With a grant from FEMA, Trench guided the creation of the Fire Safety Curriculums for Young Children program in partnership with OSU College of Human Environmental Sciences early childhood educators and Stillwater Public Schools. Utilizing the local fire department, the curriculum for children three- to five years old is now taught in every pre-kindergarten class in Stillwater, making the school system the national model for its introduction.
For more than 20 years, Trench also has played a critical leadership role in founding and organizing the annual Oklahoma Fire and Life Safety Education Conferences, helping raise the skill level of public educators in Oklahoma, every state in the nation, Canada and beyond.

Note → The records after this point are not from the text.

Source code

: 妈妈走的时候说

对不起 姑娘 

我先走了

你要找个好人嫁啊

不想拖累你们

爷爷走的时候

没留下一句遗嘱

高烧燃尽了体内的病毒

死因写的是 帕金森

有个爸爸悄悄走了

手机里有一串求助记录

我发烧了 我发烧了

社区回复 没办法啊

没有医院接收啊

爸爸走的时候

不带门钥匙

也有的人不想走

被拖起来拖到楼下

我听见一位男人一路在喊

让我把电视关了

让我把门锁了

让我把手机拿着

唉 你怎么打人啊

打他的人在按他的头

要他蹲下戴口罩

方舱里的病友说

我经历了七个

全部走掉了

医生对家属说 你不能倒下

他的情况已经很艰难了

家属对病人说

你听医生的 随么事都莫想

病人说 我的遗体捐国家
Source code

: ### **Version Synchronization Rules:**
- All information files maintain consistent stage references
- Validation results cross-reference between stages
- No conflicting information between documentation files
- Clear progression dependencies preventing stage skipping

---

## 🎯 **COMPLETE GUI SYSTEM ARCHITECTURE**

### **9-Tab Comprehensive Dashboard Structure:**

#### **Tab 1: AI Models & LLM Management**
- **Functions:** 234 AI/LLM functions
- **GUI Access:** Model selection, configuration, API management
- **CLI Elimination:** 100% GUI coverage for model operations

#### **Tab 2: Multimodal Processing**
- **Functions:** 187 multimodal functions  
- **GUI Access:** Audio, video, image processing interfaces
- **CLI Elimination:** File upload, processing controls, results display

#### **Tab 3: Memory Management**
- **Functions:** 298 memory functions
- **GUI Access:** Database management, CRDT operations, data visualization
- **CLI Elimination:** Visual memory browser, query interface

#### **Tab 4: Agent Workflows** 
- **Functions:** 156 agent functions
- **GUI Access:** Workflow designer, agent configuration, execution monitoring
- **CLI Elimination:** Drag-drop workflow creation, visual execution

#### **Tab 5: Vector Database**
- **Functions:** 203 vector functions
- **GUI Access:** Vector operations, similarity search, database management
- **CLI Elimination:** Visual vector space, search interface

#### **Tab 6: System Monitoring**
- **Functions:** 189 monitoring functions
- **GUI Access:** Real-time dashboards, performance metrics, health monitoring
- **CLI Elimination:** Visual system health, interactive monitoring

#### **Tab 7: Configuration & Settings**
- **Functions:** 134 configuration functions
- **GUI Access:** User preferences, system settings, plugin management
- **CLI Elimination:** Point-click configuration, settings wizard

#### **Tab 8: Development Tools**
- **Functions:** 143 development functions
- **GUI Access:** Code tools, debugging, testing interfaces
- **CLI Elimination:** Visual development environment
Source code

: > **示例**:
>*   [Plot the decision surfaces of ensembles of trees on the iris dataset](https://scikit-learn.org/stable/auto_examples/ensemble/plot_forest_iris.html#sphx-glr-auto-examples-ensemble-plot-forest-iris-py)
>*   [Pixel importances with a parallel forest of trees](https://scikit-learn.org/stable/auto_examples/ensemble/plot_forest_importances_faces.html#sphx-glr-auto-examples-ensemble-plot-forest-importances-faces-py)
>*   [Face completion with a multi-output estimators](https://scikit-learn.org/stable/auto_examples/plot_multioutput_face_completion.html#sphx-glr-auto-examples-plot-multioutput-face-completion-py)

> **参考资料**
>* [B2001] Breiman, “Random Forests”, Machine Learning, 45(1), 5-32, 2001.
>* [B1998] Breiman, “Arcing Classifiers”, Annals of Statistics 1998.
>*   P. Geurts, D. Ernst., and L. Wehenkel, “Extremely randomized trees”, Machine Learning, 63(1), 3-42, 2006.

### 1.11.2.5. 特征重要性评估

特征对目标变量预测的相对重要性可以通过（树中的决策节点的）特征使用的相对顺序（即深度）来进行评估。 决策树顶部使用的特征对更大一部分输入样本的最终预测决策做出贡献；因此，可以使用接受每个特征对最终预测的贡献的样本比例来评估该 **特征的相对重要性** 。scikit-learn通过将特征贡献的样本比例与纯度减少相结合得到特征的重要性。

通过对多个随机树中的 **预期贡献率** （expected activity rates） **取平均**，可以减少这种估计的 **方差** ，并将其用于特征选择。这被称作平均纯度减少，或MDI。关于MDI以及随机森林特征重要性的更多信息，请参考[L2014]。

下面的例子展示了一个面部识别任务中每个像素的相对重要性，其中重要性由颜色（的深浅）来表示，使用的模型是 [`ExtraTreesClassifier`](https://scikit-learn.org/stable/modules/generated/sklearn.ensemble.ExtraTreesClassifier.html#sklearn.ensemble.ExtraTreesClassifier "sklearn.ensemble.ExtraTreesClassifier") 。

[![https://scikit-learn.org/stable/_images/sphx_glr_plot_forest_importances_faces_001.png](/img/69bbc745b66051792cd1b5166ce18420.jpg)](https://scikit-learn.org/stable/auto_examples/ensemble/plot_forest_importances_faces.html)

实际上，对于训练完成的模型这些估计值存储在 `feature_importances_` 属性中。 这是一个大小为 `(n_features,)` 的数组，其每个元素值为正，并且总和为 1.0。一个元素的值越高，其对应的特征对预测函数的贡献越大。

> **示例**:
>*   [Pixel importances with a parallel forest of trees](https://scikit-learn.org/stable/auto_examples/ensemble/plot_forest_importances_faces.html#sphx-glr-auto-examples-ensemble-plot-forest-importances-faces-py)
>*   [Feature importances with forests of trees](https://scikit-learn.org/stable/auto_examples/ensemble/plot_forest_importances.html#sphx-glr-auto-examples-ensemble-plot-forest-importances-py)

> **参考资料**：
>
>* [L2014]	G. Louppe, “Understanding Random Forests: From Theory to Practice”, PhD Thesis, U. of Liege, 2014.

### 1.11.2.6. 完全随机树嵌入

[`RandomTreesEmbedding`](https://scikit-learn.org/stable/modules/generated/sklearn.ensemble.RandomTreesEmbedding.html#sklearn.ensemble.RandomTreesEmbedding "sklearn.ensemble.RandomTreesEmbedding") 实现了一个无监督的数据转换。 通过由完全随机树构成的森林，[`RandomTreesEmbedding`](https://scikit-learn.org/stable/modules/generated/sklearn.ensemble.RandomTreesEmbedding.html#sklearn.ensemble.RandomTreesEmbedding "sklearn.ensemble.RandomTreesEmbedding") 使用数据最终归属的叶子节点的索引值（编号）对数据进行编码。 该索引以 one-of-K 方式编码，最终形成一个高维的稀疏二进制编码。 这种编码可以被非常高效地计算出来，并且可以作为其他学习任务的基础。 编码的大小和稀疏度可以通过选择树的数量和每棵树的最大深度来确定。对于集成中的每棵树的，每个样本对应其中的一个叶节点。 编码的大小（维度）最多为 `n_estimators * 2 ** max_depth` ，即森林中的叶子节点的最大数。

According to OSU-FPP director Chris Neal, the leadership, creativity and expertise Trench has shown in developing such programs are reasons she was asked to participate in Vision 20/20. Funded by the Department of Homeland Security Fire Prevention and Safety Grants program, the landmark meeting kicked off a year-long project to develop a national strategic agenda to reduce the loss of life and property from fire, which claims an average of almost 4,000 lives and $12.7 billion in property damage each year.
Attendees at the Washington forum included experts from the United States as well as Institution of Fire Engineers representatives from Australia and England, where innovative and cutting-edge programs have reduced fire deaths up to 50 percent.
“We couldn’t be more proud of Nancy both as a colleague and a friend. No one in our service has had such an impact in fire safety education over the years as Nancy, and it is a true joy to see her recognized by her peers,” Neal said. “Nancy is a wonderful ambassador for all that is good about OSU and FPP.”
Fire Protection Publications is an auxiliary enterprise of the College of Engineering, Architecture, and Technology at OSU and serves as the headquarters for the International Fire Service Training Association. Since their inception in 1934, IFSTA has worked with FPP to produce and distribute high quality fire service training materials. Its operations are funded primarily by the sales of the training materials they produce and distribute, as well as by grants from various sources. Located on OSU’s Stillwater campus, IFSTA and FPP produce a full line of fire, emergency medical and hazardous materials training manuals, study guides, curricula, video products and associated training materials.